# [DATA TO EXAMINE]
□ □ □

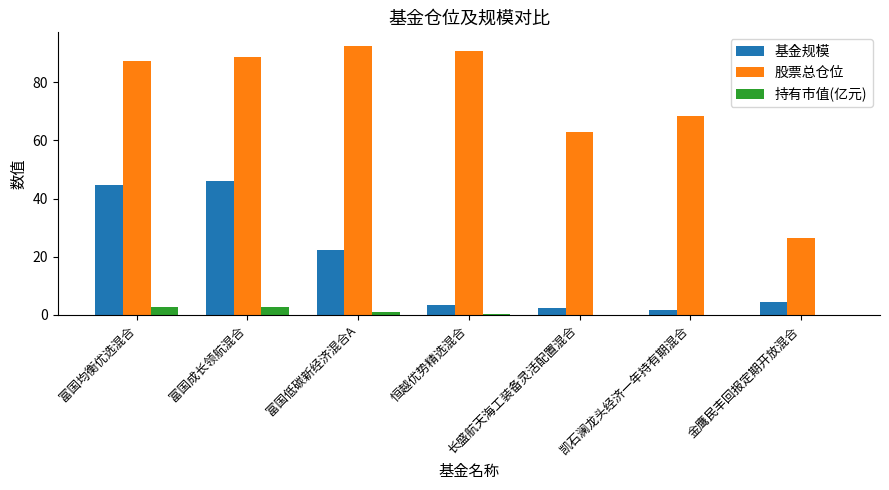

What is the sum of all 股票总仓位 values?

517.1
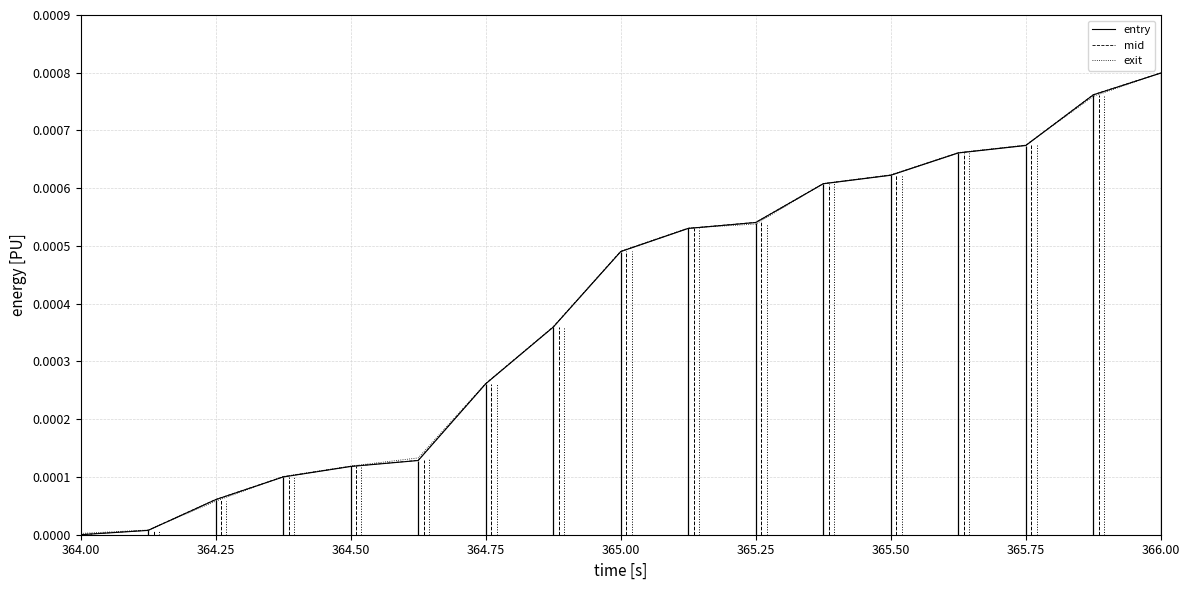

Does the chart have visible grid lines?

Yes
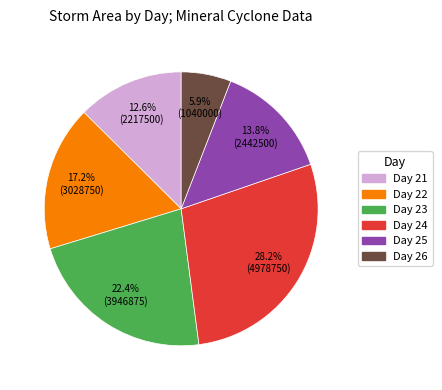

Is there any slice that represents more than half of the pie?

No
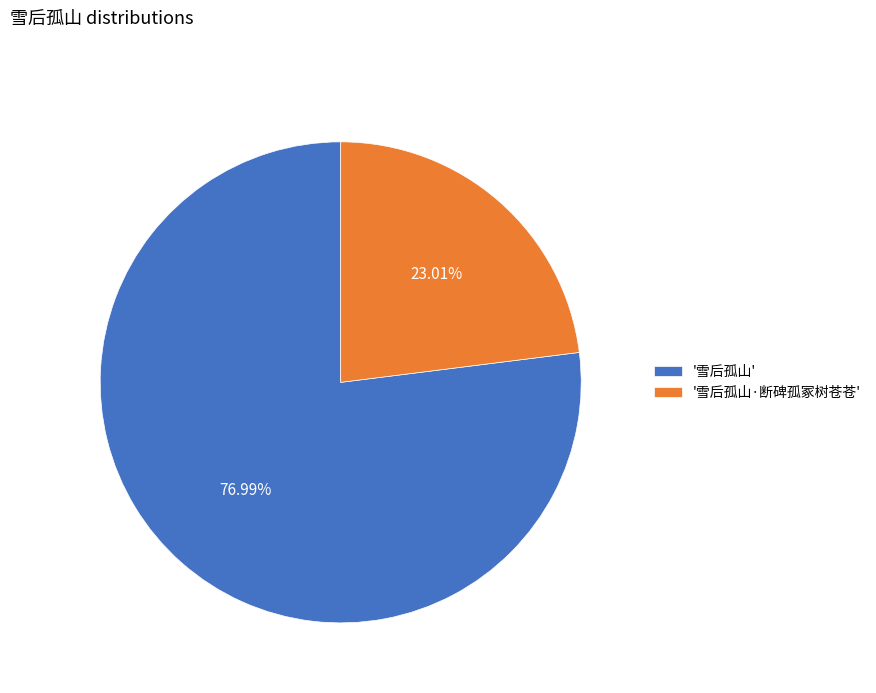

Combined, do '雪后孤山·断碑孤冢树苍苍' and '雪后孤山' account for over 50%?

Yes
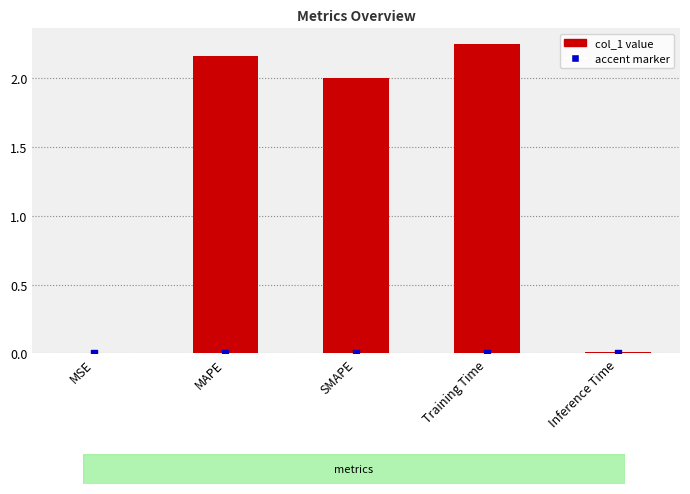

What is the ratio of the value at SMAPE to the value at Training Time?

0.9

□ □ □

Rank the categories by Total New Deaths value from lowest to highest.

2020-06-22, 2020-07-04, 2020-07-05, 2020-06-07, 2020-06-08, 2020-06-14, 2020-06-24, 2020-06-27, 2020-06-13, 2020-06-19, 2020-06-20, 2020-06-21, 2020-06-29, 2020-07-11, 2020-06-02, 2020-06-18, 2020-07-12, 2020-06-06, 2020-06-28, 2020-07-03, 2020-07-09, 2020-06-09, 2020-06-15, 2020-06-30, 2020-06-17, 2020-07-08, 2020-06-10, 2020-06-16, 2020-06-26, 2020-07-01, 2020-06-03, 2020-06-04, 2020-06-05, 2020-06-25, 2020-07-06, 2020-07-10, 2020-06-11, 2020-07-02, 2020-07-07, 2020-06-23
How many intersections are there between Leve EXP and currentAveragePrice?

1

□ □ □

# [ASSIGNED TASK]
Gather every line of the material above that contains the string "What", and copy each one in full. Treat case as significant.

# [TASK OUTPUT]
What is the sum of all 股票总仓位 values?
What is the ratio of the value at SMAPE to the value at Training Time?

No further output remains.